The five-year recruitment figures were given by minister of state for personnel Jitendra Singh in response to a question from CPM member John Brittas in the Rajya Sabha. Brittas underlined that members of the SC, ST and OBC communities made up three-fourths of the population. Going by the reservation formula, they should have got 49.5 per cent of the posts in the all-India services but only 27.37 per cent of the posts had gone to them in the past five years.

Brittas said the government wanted neither to release the data of the caste census nor to conduct a fresh caste census since it was aware of the poor representation of these communities. The government does not want such data to come out in the open, the MP added. “The UPA government had conducted a socio-economic caste census in 2011-12. The present government has released the economic data but it has not released the caste data. It knows that the SCs, STs and OBCs have very low representation against their population share. These data on the all-India services also show the same,” Brittas said.

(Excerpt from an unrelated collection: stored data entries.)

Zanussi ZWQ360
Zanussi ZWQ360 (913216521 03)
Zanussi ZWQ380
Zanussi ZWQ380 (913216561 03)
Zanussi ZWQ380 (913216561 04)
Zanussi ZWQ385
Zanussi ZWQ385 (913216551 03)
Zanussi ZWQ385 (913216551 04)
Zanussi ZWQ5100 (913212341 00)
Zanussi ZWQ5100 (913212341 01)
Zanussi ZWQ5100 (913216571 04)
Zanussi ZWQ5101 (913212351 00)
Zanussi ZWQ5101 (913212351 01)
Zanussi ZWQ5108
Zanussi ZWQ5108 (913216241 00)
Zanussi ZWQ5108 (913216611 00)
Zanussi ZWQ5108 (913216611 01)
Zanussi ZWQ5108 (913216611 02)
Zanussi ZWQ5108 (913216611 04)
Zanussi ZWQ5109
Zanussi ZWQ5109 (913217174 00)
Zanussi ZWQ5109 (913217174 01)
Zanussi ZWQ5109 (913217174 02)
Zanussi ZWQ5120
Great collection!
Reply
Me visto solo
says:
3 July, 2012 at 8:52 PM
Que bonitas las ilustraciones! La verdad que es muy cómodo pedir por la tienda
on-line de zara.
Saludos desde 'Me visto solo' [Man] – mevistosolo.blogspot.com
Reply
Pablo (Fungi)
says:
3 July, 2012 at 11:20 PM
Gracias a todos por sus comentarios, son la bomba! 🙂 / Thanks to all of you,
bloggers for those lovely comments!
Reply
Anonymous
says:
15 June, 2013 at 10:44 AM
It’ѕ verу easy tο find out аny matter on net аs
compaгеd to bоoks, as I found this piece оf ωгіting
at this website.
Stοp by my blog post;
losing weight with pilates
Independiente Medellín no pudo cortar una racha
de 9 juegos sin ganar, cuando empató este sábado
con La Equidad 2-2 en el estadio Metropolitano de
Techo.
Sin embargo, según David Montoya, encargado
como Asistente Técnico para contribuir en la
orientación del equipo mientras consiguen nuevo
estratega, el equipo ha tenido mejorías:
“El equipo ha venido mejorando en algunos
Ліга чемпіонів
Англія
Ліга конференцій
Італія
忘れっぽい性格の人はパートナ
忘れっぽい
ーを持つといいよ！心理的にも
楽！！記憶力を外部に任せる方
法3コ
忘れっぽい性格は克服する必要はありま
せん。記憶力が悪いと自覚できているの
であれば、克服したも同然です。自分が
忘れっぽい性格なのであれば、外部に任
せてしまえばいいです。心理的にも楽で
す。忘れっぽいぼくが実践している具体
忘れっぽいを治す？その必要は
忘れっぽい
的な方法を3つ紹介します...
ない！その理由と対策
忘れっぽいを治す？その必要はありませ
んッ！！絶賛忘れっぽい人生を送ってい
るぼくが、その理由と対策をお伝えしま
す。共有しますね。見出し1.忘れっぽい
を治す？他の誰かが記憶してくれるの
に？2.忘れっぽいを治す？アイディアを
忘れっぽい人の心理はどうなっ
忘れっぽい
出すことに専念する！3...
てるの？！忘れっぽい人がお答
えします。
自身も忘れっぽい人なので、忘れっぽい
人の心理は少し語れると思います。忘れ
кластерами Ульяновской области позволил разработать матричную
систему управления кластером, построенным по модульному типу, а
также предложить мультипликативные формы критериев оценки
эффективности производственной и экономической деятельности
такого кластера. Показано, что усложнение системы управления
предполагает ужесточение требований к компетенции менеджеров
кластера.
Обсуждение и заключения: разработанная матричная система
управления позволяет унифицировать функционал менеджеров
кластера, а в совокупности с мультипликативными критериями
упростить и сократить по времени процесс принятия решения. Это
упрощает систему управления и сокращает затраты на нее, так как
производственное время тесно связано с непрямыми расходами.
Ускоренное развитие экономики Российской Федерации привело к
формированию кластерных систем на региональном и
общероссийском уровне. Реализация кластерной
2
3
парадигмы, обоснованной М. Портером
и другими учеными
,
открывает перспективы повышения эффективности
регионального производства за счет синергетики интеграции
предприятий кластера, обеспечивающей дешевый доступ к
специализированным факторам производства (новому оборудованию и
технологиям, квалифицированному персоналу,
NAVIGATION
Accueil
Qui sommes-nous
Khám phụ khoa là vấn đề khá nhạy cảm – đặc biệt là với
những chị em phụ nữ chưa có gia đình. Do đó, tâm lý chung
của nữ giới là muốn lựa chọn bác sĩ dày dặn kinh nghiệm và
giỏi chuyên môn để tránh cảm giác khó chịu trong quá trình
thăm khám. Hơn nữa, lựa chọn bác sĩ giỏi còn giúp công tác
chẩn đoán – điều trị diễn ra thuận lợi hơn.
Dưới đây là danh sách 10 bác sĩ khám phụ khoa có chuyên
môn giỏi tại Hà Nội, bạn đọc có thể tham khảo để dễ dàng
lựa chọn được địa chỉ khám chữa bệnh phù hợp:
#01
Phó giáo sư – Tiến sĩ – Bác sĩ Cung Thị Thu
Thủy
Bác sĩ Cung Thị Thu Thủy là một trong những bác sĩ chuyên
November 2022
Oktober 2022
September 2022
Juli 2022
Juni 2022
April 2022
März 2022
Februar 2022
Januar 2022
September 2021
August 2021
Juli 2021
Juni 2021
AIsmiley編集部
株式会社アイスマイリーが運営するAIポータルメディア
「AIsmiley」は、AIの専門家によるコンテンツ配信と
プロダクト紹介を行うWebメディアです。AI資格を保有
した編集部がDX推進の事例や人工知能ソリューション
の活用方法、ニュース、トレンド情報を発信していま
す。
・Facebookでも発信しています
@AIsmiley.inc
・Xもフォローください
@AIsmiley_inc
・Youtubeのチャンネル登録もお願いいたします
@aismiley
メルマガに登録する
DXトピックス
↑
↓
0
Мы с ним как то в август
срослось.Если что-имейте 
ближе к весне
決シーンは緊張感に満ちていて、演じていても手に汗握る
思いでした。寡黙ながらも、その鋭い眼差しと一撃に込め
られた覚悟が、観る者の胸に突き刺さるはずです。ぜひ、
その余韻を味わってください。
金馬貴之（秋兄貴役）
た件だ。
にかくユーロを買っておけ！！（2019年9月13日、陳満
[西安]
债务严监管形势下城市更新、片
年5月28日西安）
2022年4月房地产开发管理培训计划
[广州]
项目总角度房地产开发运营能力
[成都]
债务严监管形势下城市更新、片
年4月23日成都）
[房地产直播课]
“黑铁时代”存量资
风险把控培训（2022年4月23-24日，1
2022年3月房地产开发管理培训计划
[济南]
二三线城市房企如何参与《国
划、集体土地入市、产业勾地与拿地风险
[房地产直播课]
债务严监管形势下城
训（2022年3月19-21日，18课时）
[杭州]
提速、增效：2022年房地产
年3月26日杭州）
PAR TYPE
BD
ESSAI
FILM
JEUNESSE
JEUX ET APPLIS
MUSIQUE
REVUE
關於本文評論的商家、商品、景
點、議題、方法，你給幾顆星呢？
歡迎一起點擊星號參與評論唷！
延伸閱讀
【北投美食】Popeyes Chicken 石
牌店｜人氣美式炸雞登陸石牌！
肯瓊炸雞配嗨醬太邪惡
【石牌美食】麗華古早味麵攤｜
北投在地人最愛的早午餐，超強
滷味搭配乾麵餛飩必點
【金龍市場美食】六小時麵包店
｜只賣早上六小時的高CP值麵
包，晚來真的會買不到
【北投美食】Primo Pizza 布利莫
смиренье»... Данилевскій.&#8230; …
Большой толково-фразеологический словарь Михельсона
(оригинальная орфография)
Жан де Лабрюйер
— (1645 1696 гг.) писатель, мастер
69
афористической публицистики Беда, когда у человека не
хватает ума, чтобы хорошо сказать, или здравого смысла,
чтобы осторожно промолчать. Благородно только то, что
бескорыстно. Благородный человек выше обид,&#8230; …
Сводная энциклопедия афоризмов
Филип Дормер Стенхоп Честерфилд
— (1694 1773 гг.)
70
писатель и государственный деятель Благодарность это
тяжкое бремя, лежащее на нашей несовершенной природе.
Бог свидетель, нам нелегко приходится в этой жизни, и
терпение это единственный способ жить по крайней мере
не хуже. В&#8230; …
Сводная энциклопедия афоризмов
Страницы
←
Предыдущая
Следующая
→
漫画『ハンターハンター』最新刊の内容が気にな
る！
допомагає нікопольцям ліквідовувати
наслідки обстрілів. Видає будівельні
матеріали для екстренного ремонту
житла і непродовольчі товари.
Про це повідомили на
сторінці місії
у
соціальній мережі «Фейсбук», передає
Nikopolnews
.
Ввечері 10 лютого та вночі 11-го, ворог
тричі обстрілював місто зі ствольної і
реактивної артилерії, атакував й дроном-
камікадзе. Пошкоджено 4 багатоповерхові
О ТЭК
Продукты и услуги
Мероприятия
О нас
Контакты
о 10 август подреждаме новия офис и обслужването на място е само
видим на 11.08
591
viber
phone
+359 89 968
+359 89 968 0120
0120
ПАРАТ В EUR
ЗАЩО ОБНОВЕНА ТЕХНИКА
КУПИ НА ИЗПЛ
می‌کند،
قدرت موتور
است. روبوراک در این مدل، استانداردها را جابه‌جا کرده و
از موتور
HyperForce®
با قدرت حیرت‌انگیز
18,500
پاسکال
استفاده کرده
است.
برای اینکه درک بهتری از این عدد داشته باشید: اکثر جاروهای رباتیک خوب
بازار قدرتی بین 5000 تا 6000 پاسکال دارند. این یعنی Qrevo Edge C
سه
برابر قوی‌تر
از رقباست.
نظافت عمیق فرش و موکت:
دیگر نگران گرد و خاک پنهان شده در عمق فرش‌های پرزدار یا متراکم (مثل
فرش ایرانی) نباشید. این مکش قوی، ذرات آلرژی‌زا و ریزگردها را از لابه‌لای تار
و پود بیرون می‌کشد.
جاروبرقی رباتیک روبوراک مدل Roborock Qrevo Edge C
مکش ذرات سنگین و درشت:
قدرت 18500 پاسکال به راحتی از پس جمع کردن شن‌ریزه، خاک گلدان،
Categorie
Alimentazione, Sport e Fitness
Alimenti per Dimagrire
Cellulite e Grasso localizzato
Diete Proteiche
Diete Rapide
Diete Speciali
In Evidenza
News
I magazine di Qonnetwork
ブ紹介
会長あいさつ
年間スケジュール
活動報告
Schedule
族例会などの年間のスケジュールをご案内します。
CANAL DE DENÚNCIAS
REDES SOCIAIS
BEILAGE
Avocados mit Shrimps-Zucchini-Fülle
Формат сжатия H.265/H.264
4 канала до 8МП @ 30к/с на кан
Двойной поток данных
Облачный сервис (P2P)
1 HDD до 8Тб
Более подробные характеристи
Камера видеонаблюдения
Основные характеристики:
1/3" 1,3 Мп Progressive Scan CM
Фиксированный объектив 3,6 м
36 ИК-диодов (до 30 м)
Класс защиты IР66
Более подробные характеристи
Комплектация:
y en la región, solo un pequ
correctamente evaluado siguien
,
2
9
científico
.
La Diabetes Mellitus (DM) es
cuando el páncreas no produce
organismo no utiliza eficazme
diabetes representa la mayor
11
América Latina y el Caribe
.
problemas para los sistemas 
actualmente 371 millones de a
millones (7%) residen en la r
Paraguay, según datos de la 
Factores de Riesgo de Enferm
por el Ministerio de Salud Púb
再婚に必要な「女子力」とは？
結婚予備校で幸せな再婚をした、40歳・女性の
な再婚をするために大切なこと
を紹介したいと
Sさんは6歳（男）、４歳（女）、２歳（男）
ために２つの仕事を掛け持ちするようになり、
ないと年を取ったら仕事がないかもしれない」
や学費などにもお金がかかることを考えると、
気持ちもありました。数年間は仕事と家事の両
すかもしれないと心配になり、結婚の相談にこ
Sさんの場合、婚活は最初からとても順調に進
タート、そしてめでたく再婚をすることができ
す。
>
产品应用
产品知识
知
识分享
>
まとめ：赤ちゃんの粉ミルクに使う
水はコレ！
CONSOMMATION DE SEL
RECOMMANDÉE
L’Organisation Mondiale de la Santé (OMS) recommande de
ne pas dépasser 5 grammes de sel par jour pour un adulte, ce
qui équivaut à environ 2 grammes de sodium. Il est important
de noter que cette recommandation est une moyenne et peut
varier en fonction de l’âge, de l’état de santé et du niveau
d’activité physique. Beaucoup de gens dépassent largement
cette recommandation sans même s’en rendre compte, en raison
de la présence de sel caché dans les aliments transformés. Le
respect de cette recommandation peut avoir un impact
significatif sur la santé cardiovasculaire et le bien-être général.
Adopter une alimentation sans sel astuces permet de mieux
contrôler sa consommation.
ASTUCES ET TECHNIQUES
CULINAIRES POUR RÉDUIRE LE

Ashok Bharti, chairman of the National Confederation of Dalit Organisations (Nacdor), a rights group, said that people from the forward castes arbitrarily rejected candidates from other castes because of their caste bias. “There are enough candidates among the SCs, STs and the OBCs who clear all the initial exams but fail the interview. The people on the interview panel, particularly from the forward castes, do not want to see people from the backward classes in decision-making positions,” Bharti said. He said the National Commission for SCs (NCSC), National Commission for STs (NCST) and the National Commission for Backward Classes (NCBC) should monitor the violations in the implementation of reservation and take them up with the government for remedial measures.

“Unfortunately, the national commissions are not taking up the issues of these communities. The chairpersons and members of these commissions are political leaders appointed by the party in power. Such people are more loyal to their party than to these communities,” Bharti said.